Records drawn from a dataset
========================
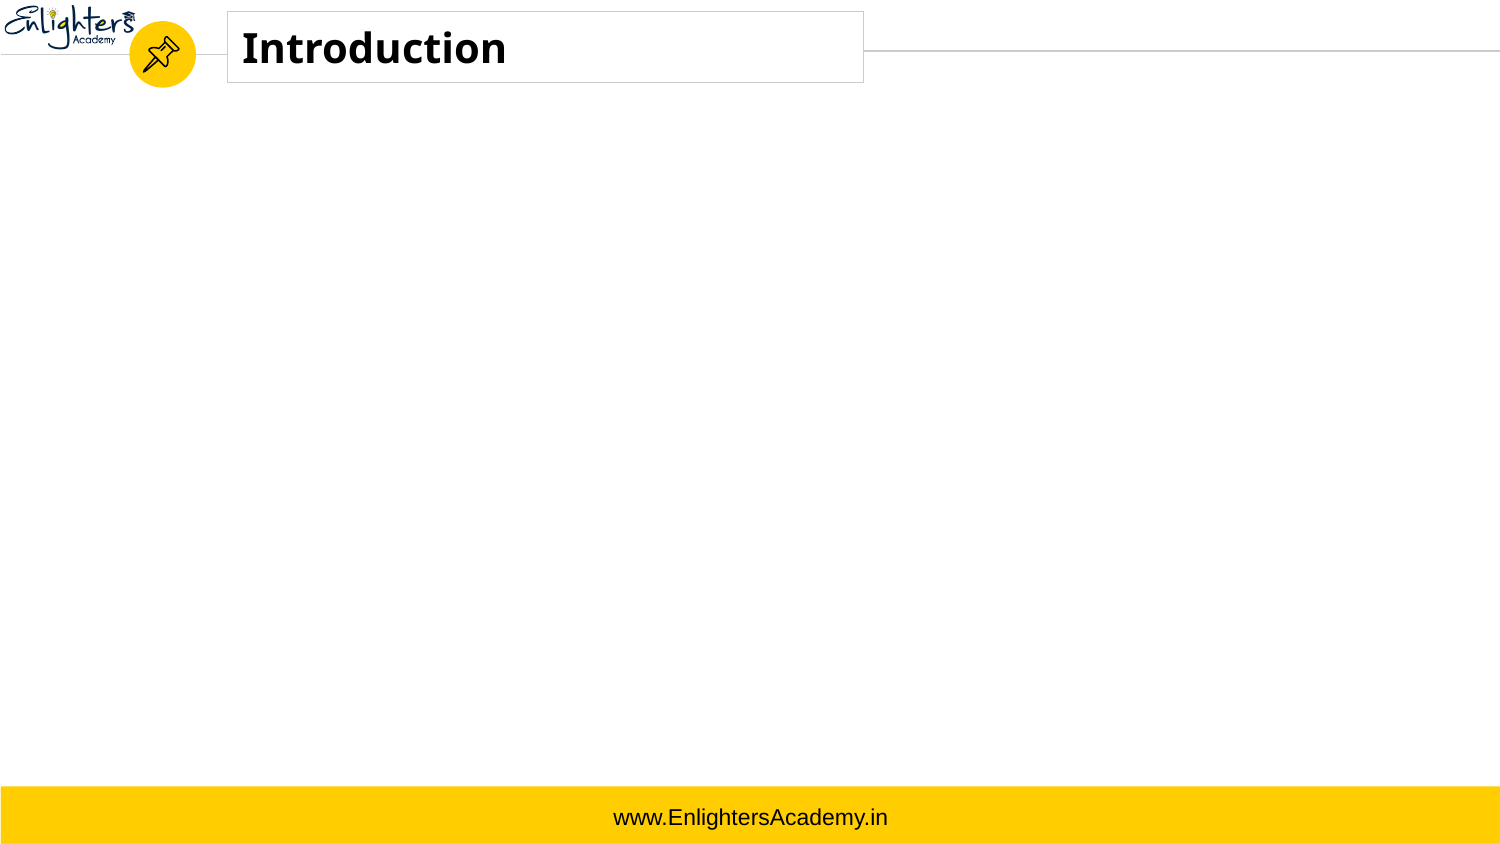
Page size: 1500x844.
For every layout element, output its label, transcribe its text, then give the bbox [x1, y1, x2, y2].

title Introduction [227, 11, 864, 83]
picture [0, 0, 141, 53]
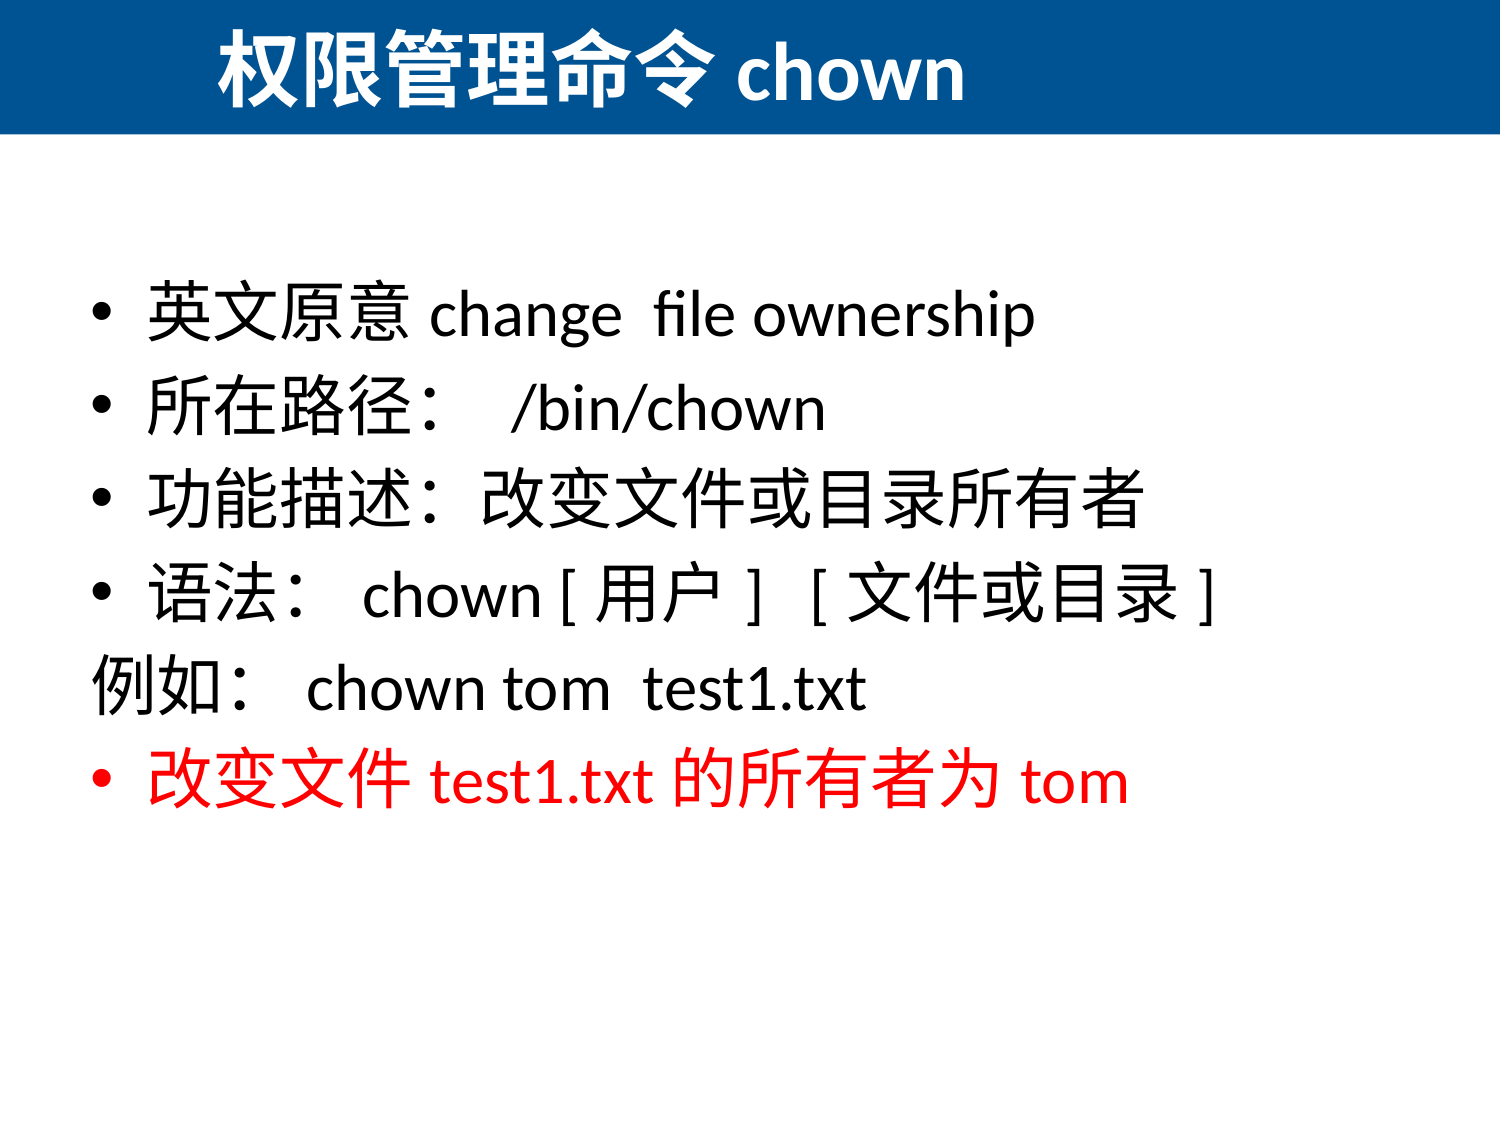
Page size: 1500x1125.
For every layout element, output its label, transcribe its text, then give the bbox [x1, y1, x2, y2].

title 权限管理命令chown [2, 0, 1483, 135]
list 英文原意change file ownership 所在路径： /bin/chown 功能描述：改变文件或目录所有者 语法：chown [用户] [文件或目录] 例如：chown tom test1.txt 改变文件test1.txt的所有者为tom [75, 262, 1425, 1005]
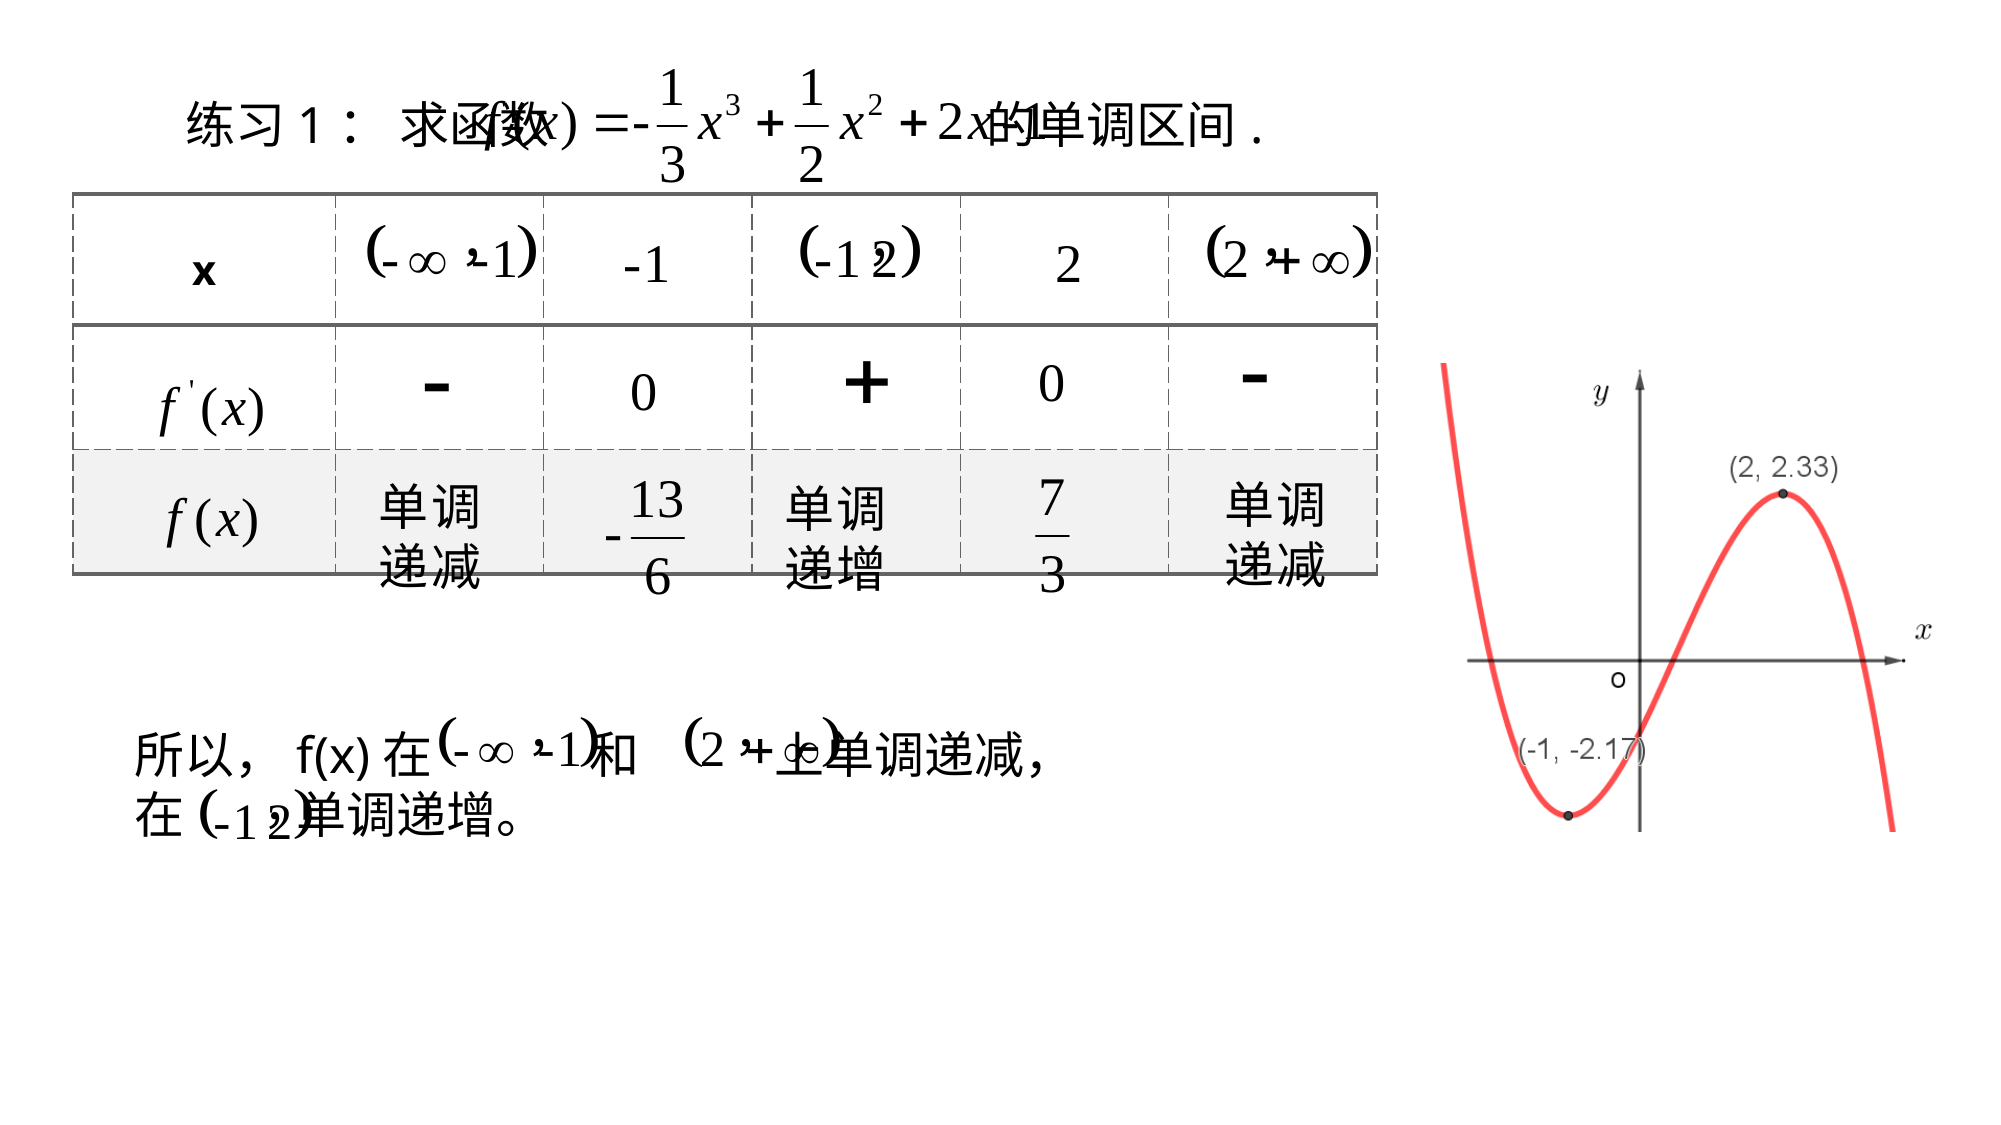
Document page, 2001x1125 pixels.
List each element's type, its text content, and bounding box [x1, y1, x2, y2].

table_cell [1169, 327, 1377, 449]
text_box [120, 715, 1635, 861]
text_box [1198, 223, 1375, 301]
table_cell [752, 449, 960, 572]
text_box 练习1： 求函数 的单调区间. [1054, 85, 1279, 161]
text_box 单调 递减 [364, 467, 565, 603]
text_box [357, 223, 539, 301]
table_cell [960, 449, 1169, 572]
table_header [335, 196, 544, 323]
table_cell [335, 449, 544, 572]
text_box 单调 递减 [1209, 465, 1410, 601]
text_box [827, 342, 909, 424]
table_header x [73, 196, 335, 323]
table_cell [73, 449, 335, 572]
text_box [140, 366, 277, 449]
table_header [752, 196, 960, 323]
table_cell [960, 327, 1169, 449]
table_header [544, 196, 752, 323]
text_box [466, 53, 1054, 194]
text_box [409, 369, 484, 414]
table_cell [544, 327, 752, 449]
picture [1412, 363, 1949, 832]
table_header [1169, 196, 1377, 323]
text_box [1226, 360, 1301, 405]
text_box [597, 465, 697, 606]
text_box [1047, 232, 1093, 292]
table_cell [544, 449, 752, 572]
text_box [622, 360, 668, 424]
table_cell [335, 327, 544, 449]
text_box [147, 486, 271, 560]
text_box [615, 232, 675, 292]
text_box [1031, 351, 1077, 415]
table_cell [1169, 449, 1377, 572]
text_box 练习1： 求函数 的单调区间. [171, 85, 466, 161]
table_cell [752, 327, 960, 449]
table_header [960, 196, 1169, 323]
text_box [1026, 463, 1082, 604]
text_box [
========================
From the data above, copy each line that holds "size".

Page size: 1500x844.
Page size: 1500x1125.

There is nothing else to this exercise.